Francis Ford Coppola
The first time around, the reaction to Francis Ford Coppola's Apocalypse Now was schizoid, a split between those who found it an endlessly brilliant mind trip and those who thought it obnoxious and self-indulgent, especially in its dubious politics concerning the Vietnam War. The two sides clashed at a fractious New York press junket in Fall 1979, which featured as a sideshow distraction a long-unbathed, totally drug-bonkers Dennis Hopper (he's since cleaned up his act) shouting paranoid things at the air, replicating his insane yippy photojournalist from the movie.
I was at that press junket, and among those miffed by what I felt was Coppola's softness on American involvement in the War, him using the destruction of Vietnam as a backdrop for American military like Martin Sheen's Willard to be hung up and alienated. Poor Willard? Poor Southeast Asia! I got in a brief screaming match with Coppola over his Vietnam versus my Vietnam. But as I told him when we talked during a press luncheon at Cannes 2001, I don't remember exactly what I was so angry about, and I don't what he was so angry about back.
"I must have been sort of thin-skinned then," Coppola smiled. This time there was no quarreling. I was among the seemingly hundreds of journalists at Cannes who marveled at how much better we liked the new Apocalypse Now Redux, with its 53 never-before-seen minutes, than the 1979 version, especially with now a historic perspective about western involvement in Vietnam offered in a dinner conversation, when Willard visits a French colonialist plantation.
Staying clear of politics, I asked Coppola to comment on what seemed two filmic inspirations for Apocalypse Now: Skull Island in King Kong (1933) as a source for Kurtz's Cambodian fortress, and the fever-trip down the Amazon in Werner Herzog's Aguirre: the Wrath of God (1972), repeated in Willard's mindbending river sojourn. "I saw King Kong when I was five, and many times after," Coppola replied. "King Kong is in our consciousness and culture. Perhaps it did influence me. Aguirre, with its incredible imagery, was a very strong influence. I'd be remiss if I didn't mention it."
Could Coppola discuss the scene put back in the movie - it was one of the last cut out in 1979 - involving Marlon Brando? Brando's Kurtz approaches his prisoner, Willard, and reads aloud from an article in Time Magazine. In this gung-ho, pro-War essay, an American intelligence officer is quoted telling President Nixon, "Things felt much better, and smelled much better over there." Brando's Kurtz snears at this implication that America is winning the War.

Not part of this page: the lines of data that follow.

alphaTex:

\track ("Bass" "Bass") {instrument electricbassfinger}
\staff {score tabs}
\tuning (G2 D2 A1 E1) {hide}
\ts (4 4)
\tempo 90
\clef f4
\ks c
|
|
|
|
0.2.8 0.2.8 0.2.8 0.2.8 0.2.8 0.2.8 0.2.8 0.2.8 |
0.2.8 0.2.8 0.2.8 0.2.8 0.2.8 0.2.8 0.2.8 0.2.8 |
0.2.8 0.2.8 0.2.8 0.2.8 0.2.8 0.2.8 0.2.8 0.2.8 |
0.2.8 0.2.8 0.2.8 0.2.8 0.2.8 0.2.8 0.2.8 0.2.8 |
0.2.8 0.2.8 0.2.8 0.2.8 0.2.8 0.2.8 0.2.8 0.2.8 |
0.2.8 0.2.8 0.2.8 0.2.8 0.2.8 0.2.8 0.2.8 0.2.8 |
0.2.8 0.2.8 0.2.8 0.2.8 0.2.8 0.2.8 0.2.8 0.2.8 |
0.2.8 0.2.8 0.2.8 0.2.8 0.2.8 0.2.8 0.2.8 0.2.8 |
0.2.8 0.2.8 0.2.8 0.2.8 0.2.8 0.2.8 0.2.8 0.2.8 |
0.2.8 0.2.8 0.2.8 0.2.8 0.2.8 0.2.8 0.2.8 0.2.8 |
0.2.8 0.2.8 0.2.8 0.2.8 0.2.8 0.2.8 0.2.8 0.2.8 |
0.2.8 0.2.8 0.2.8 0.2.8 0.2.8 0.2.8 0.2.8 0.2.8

Coppola: "I just gave Brando a pile of Time articles and said, 'Pick one and read it to Willard.' You see Kurtz for the first time in this scene in light. He's rational and logical, presenting this information about the War." Had he informed Brando that this scene has been restored? "I wrote him a letter because I didn't want to disturb him. He called, he was very nice, very interested in his new entrance. He knows that the Kurtz character has to be dished out in razor slices, that he's more mysterious the less he's shown. But I'd always wanted that scene in the movie. It was in, then out, and we were under the gun for a two-and-a-half hour movie. But this film proves much quicker now, at three hours and 17 minutes."
The expanded scene with Playboy bunnies? Coppola's great editor Walter Murch, employed on both versions, found a way to extend the little that was filmed through virtuoso playing with the footage. Coppola: "We shot in the middle of a typhoon, and we had to stop because of the rain, evacuating in one helicopter two people at a time. It was scary, and we thought we'd shoot more of this scene later, but we never did."
And the French sequence, excised completely from Apocalypse Now? "When we rehearsed it, the actors brought up many political issues which they argued about. I put them into the script, and the scene got longer and longer. Every time we made it shorter, it seemed to lose its point. Murch hadn't worked on this scene, and cut it all out. There's a theory that whatever you remove from a film makes the film better. But this sequence on the floor kept saying, 'Put me back in!'"
Final thoughts about Marlon Brando? "He's an extraordinary man, how his mind thinks. Also, he's shy, and gets stage fright. Every morning, I'd go to his houseboat and talk and talk. We did that for five days, he was stalling, he didn't know how to play the role. The fifth day, he'd cut off all his hair, the image of Kurtz in Conrad's Heart of Darkness. Through our talks, he'd learned how to do it."